Bugünden itibaren, hepimizin yüreğinde var olan o yücelik, diri KAHA insanlık, bilgeler mektebinde göz olacak, söz olacak, din olacak, darı bolu dilleyecek, akıp geçecek.

Hal ilmi, hak ilmidir. Hal ilmini bilmeyen, aklın kapısını açamaz. Açmak için şarkılar, türküler gerekir ama savaş da gerekir.

Savaş, ilmin savaşı olmalıdır. İlimin alemlerin ilmiyle kodlaması gerekir. Hayrın tınısının, tende, toprak toplumda kodlanmış kaynak olması gerekir.

“Hani, devrim yapılacaktı dünyada? Hani, yol insanlığı tohumlayacaktı? Hani, zaman kapılarının tümü açık kalacaktı? Hani, insanlık ekibi mutlak kullukta bütünün gözü olacaktı? Hani, bunlar olmadı? Olmadı…” diyorlar ya!

Çok mu kolaydı, başlamak ve bitirmek? Çok mu kolaydı ölüyü diriltmek? Çok mu kolaydı murat olanı kodlayıp, tohumlayıp, aşka kayıtlamak? Kolay mıydı insanlaştırmak? Hayır… hayır, kolay olsaydı, bundan evvel de bu çalışmalar yaptırılmış ve kalem olanların kontrolu sağlanmış olurdu. Ama bunlar olmadı…..

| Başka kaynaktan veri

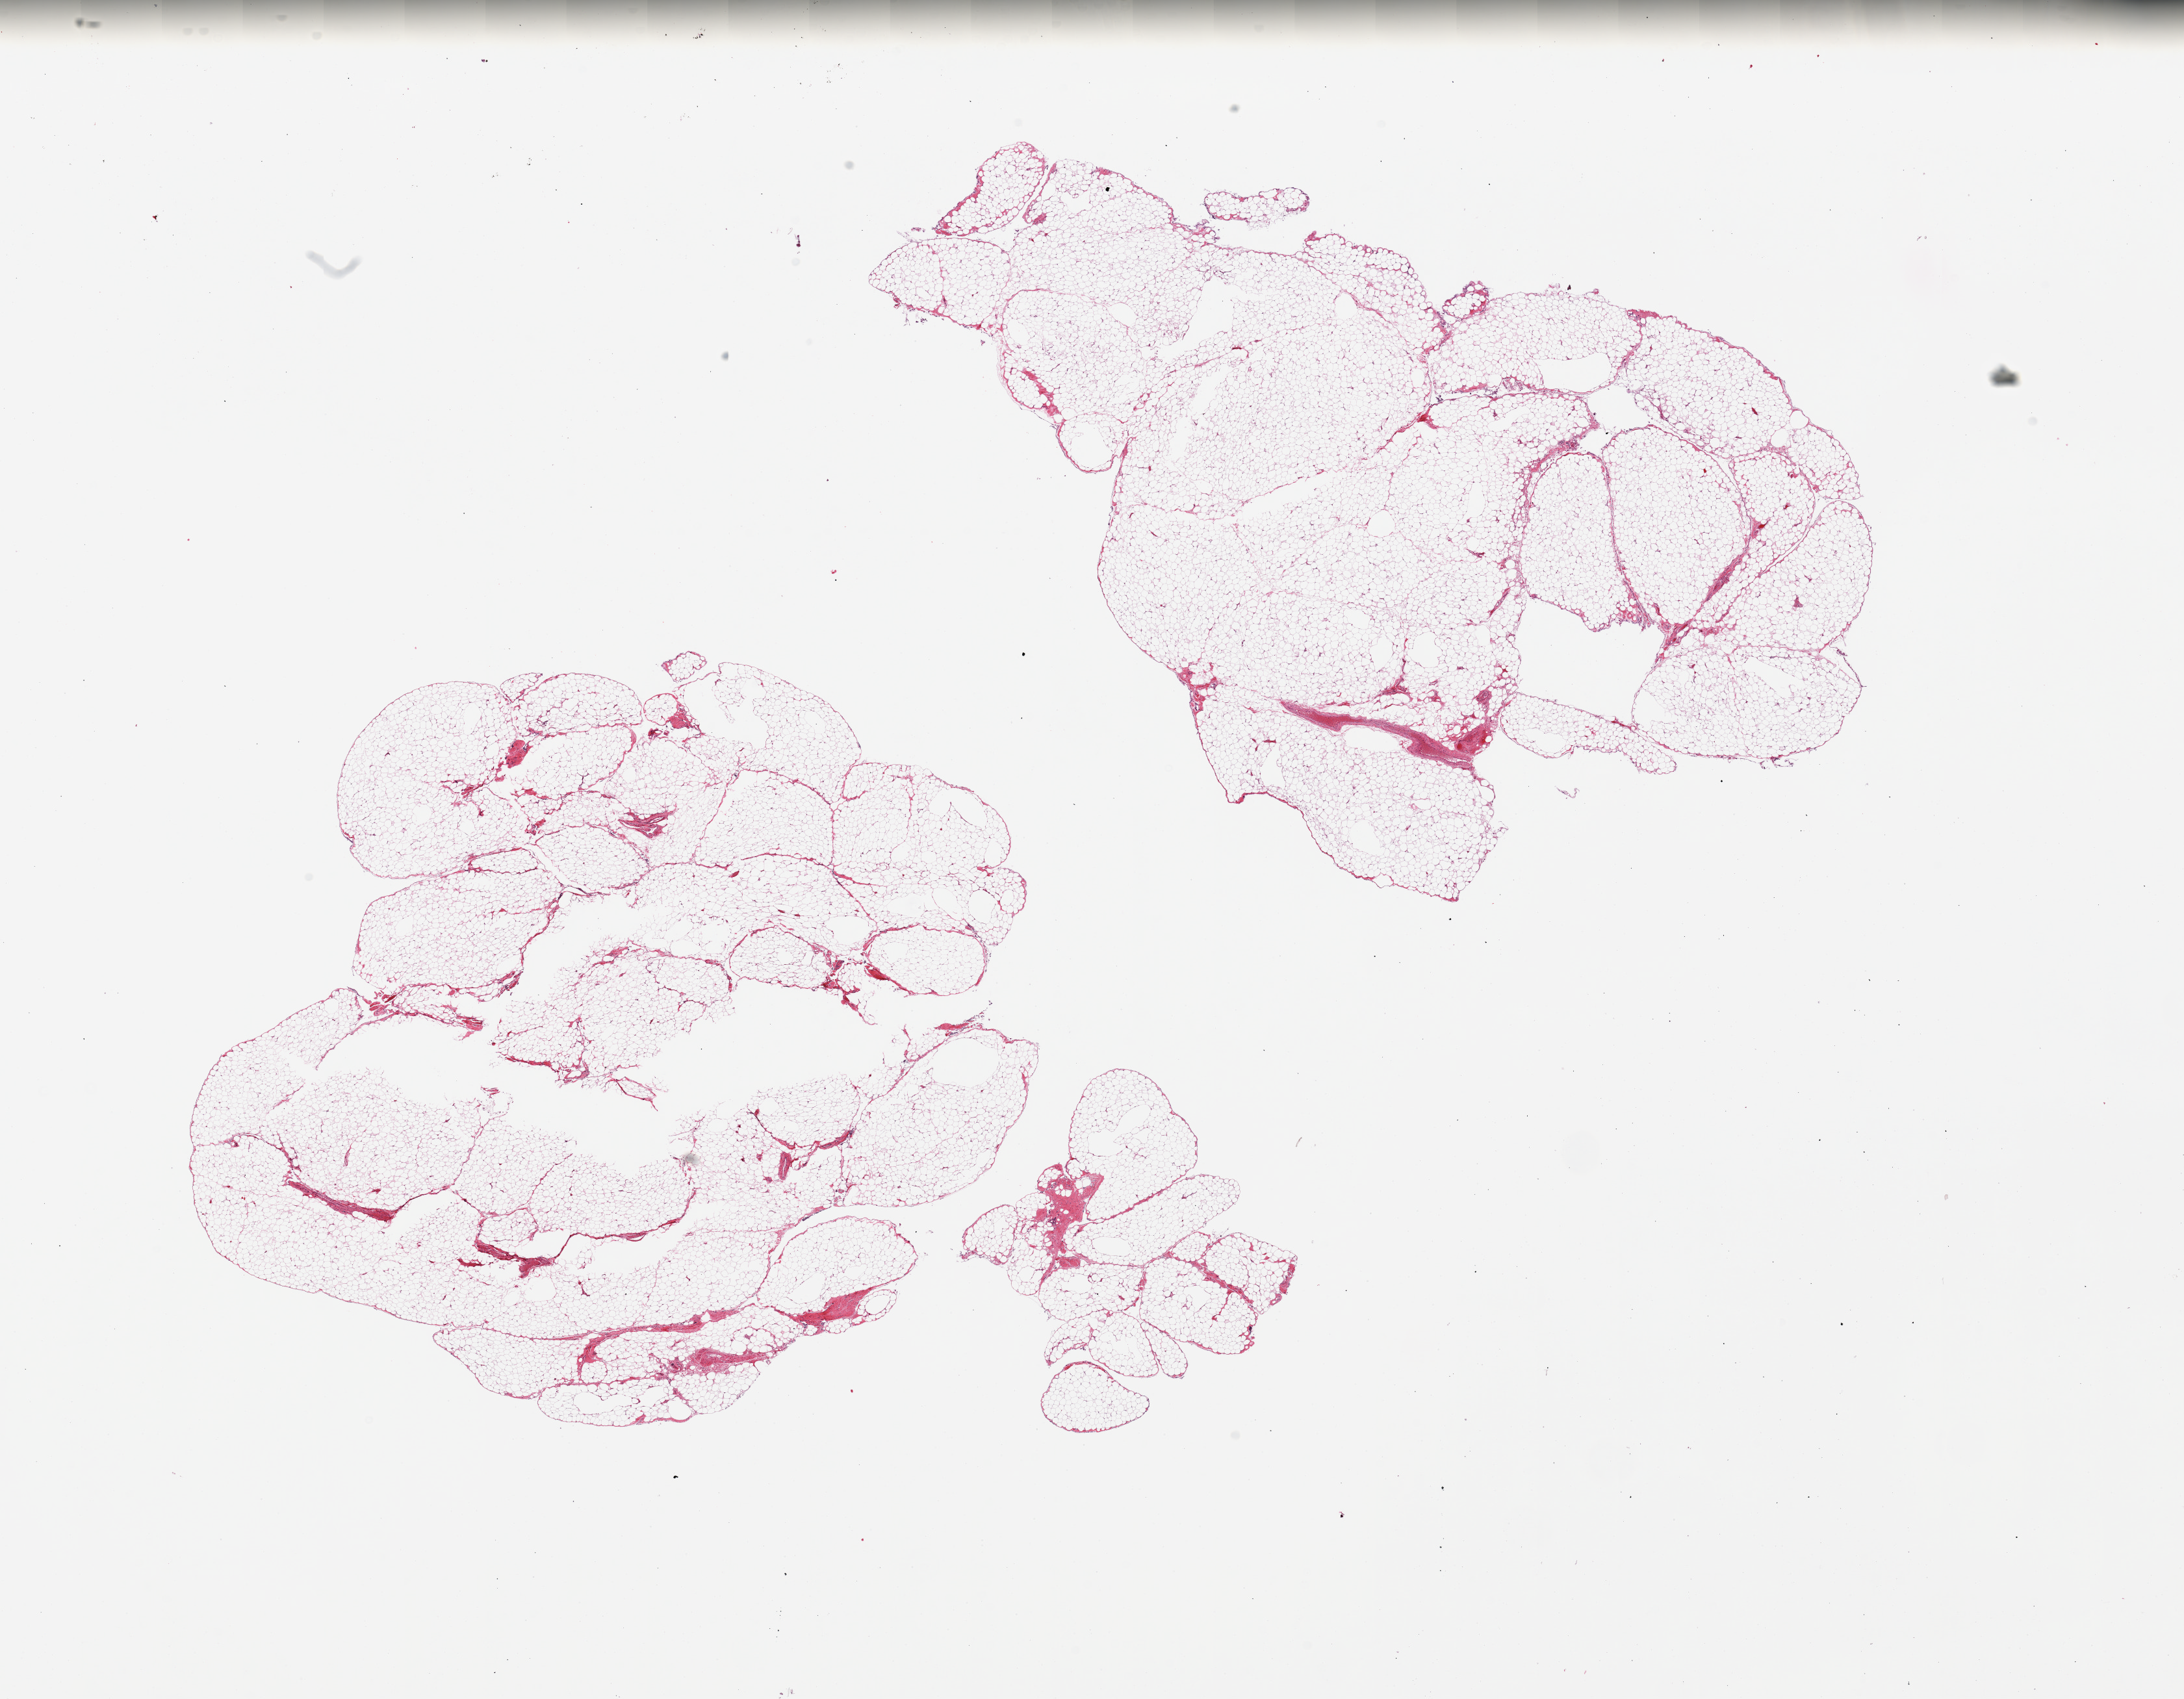
Whole-slide image, haematoxylin and eosin stain, low-resolution overview of the scanned area, about 26.6 x 20.7 mm; PAXgene-fixed paraffin-embedded (PFPE) section; target tissue: omentum; tissue donor sample. Donor sex: female.
Reviewer comment on this tissue sample: 2 pieces, minimal fibrous tissue.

Bugüne geldik. Bugün cemaatlerin temel bilgiyi dahi bilmedikleri bir dünyada, tanrılık kapısının açılması, hakkın kapısının açılması, yer kürenin gök sözcülüğü yapması, öfkeyi aşmadıkça, geri çekilişin olmayacağını anlayabilmesi mutlak gerekir.

(Devamı 2. bölümde)

SÜPER İNSANLIK REALİTESİ

 

https://vimeo.com/194171462

 

3.ARALIK.2016 TARİHLİ YENİ DÜNYA YENİ YAŞAM 20
AV. NEZİRE SELÇUK ÖZ BİLİŞ, 1. AKIŞ, 2. BÖLÜM

Ve bizler... Çantamızı alıp geldik zamana!.. Ağırız... Alah'ın dediğini diyenleriz bizler!.. Aşk, sırdır insan soyuna. Aşkın sınırını kaldıranlar, aşkı hak edip aşıp geçenler, muktedir insanın kelamda olduğunu anlayacaktılar...

Umut olur ki dolu dizgin yaptığımız bütün bu çalışmalar, ağırı hafifletebilir de tükenen tüm insanlık boyutlarındakiler, yerkürenin gücüyle birleşirler ve yaşama dönerler...

Dönüştür aslında istenen. İlmin kapısının açılışı ve dönüş... Ama dönenin öfkeyi aşmış olması gerekir. Asıl dünya, evrenlerin sitemleşmesindeki o sarfedilen çabanın yoğunlaştırıldığı bu dünyadır...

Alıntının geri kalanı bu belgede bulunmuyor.